Par Laurent Cocherel

L'observation du lynx ibérique : une affaire d'endurance et de persévérance !

« Les paupières se font lourdes, très lourdes… Troisième journée consécutive d’attente, enfermé dans un petit affût depuis le lever du jour jusqu’au crépuscule, à scruter le paysage figé d’une garrigue de moyenne montagne ibérique. Et toujours rien… Devant la vitre sans tain se dressent de gros monticules de terre, érigés pour créer des garennes artificielles afin de favoriser la population de lapins, la principale proie du lynx pardelle. C’est au cœur d’un vaste domaine privé de la belle région de la Sierra Morena, en Andalousie, que je suis convié à vivre cette expérience unique : photographier le lynx ibérique, depuis les seuls affûts autorisés par les autorités espagnoles. Dans la région d’Andújar, cette partie de la Sierra Morena concentre 60% des effectifs totaux de lynx. Les pièges vidéo montrent le passage régulier du félin, généralement pour marquer son territoire. Le contact avec l’animal est donc 100% naturel, sans appât, et dépend de l’activité du carnivore.

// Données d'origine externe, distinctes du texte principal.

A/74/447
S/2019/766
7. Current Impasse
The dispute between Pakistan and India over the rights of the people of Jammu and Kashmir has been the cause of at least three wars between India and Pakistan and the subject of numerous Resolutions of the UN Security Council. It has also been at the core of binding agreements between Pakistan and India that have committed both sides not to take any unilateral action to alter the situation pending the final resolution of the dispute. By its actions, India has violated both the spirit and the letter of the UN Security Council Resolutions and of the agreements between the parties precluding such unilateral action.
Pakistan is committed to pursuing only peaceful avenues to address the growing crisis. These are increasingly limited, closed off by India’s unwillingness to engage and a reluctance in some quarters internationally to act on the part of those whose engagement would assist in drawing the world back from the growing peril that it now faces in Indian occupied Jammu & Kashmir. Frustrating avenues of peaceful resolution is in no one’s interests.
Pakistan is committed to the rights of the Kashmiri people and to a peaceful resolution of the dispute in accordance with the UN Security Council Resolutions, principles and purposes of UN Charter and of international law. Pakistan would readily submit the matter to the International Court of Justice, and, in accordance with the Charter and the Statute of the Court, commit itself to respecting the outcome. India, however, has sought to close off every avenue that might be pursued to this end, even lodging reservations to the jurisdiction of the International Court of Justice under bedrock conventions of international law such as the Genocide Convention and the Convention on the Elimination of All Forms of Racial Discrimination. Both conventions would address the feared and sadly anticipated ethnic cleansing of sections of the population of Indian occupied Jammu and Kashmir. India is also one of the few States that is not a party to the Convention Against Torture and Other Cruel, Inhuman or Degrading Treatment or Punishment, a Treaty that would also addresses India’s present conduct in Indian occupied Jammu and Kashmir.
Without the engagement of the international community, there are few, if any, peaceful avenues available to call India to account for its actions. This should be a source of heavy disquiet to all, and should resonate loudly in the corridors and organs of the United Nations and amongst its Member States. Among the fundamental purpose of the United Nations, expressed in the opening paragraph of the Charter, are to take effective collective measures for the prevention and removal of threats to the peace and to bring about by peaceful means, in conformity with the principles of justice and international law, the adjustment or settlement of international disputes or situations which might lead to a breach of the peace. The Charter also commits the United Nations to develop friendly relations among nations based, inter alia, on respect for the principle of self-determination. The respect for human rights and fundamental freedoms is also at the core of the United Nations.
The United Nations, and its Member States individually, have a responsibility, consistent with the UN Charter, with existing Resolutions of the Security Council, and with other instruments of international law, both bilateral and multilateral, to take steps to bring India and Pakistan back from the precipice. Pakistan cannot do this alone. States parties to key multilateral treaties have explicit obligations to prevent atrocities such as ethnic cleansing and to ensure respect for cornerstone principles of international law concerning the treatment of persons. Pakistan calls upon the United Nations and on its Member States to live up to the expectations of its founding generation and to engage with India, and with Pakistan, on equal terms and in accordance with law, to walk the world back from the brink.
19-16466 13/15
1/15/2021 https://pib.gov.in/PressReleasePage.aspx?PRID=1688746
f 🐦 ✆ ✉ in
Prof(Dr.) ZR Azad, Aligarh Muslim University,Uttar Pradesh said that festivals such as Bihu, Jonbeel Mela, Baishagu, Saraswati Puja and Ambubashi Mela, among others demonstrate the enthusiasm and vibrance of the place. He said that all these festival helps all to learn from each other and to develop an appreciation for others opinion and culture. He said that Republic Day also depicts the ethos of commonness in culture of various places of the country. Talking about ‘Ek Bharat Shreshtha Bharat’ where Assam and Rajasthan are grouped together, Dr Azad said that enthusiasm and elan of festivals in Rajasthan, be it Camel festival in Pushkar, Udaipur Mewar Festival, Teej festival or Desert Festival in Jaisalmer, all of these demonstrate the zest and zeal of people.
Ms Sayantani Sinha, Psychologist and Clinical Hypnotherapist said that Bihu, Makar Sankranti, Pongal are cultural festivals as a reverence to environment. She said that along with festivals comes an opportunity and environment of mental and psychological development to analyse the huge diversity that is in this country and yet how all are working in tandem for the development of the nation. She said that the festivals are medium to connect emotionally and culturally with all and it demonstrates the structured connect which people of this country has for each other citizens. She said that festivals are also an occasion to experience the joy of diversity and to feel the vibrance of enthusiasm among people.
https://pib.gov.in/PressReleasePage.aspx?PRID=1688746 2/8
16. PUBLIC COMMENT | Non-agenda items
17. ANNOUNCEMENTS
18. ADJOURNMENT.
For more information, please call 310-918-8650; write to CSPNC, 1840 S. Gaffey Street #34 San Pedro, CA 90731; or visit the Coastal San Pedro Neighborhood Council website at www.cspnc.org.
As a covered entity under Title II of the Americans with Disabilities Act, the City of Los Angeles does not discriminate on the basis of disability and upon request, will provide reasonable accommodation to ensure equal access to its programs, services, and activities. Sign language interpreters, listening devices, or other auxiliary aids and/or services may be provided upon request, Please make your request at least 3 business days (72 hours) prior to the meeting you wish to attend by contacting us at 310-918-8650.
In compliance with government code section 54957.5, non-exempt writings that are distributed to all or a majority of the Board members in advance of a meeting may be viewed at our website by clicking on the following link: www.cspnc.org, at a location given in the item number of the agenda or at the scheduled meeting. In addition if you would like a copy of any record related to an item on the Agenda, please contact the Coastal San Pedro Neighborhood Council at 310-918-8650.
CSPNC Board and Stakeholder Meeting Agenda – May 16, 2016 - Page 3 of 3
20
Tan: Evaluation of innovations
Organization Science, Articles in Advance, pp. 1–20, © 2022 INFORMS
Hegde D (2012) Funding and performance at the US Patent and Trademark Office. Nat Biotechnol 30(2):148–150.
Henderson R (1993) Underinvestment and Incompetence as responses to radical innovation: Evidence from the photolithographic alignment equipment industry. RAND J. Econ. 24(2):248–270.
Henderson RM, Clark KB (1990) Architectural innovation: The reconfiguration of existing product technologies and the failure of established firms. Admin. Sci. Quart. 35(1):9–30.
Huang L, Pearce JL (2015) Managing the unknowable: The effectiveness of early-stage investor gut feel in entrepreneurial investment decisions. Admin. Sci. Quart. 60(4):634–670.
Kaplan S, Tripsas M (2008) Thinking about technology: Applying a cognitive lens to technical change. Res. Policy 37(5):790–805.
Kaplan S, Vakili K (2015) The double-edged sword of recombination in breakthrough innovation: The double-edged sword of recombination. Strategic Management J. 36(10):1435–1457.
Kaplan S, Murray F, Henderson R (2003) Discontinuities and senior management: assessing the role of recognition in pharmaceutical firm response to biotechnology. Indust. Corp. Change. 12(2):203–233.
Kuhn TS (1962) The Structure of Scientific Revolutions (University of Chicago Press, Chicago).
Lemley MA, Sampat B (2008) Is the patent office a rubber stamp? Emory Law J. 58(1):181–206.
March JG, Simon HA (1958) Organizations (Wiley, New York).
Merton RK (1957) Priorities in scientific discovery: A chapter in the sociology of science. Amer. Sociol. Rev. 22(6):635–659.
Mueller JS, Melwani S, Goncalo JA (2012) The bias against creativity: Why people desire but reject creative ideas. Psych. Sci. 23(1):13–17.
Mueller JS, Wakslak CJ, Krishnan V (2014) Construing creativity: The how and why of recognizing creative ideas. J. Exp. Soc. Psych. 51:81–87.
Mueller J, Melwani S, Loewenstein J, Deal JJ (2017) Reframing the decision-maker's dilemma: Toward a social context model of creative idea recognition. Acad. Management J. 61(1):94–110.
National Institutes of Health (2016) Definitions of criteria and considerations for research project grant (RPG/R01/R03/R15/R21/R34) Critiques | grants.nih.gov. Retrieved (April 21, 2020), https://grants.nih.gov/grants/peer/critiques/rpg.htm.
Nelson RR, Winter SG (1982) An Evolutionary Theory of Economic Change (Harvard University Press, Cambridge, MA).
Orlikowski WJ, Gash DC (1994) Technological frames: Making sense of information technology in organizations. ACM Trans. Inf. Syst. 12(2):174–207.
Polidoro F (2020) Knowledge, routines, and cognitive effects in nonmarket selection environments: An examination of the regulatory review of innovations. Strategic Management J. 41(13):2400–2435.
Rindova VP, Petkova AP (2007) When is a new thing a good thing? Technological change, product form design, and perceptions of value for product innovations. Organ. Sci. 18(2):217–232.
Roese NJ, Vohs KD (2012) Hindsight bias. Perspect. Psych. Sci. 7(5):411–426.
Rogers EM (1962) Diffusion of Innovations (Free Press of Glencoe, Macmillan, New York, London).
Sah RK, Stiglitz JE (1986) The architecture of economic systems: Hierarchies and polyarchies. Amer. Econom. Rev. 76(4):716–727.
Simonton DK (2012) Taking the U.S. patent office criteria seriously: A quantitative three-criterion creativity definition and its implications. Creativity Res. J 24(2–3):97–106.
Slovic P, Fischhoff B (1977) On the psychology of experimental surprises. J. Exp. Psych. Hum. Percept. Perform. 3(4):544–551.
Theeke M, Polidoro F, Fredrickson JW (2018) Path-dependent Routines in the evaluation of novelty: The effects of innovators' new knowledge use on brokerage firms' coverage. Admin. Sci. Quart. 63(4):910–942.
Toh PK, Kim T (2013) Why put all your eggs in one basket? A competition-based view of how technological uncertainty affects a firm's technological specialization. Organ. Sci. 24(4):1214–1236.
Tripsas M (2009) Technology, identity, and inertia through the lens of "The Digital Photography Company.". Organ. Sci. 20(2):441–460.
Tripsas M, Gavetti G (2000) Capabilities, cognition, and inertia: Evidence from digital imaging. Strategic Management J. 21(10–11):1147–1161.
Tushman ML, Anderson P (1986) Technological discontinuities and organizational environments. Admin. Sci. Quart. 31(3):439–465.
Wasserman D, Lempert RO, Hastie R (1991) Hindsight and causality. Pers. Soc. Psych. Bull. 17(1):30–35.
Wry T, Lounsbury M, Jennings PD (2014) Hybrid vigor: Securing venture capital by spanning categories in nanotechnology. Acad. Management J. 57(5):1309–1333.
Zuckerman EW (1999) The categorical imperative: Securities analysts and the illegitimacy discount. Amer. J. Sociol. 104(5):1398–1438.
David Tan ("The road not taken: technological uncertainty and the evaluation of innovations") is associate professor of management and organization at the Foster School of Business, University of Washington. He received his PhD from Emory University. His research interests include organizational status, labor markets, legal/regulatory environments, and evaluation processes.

Sur les quatre lynx recensés sur le domaine, aucune garantie de voir l’un d’eux passer devant l’affût… mais le moindre espoir justifie ces longues heures d’attente, en silence. Pour patienter, je me contente d’un rouge-gorge qui se pavane fièrement sur les pierriers ou encore du cochevis de Thékla qui déambule à terre. Une pie-grièche grise virevolte d’un arbrisseau à l’autre. Haut dans le ciel, le ballet des vautours fauves et moines, aux heures les plus chaudes, rompt la monotonie de la journée. J’ai aperçu quelques lapins, cachés dans les broussailles, et l’on comprend à leur comportement craintif qu’ils redoutent l’attaque de l’aigle impérial ou du lynx. La journée s’achève doucement et emporte avec elle tout espoir de rencontre : je me suis résigné à l’idée de l’échec… j’ai relâché l’attention quand soudain, une silhouette féline émerge depuis l’arrière de l’affût ! Je ne m’y attendais pas du tout, mon cœur bat la chamade ! Le lynx est bien là mais il se dirige droit vers les fourrés. Dans le viseur, je n’ai que l’arrière-train de l’animal… je vois un autre individu, un jeune lynx qui suit sa mère, en restant caché dans la végétation. Le contact a été trop furtif, juste le temps de réaliser que je ne rêvais pas ! Heureusement, le scénario vire en ma faveur : la femelle vient de grimper sur le monticule de terre et s’assoit derrière un tronc mort pour scruter les environs… puis choisit de descendre, en traversant la piste juste devant l’affût ! Premier cliché : 15h48 ; dernier cliché : 15h50.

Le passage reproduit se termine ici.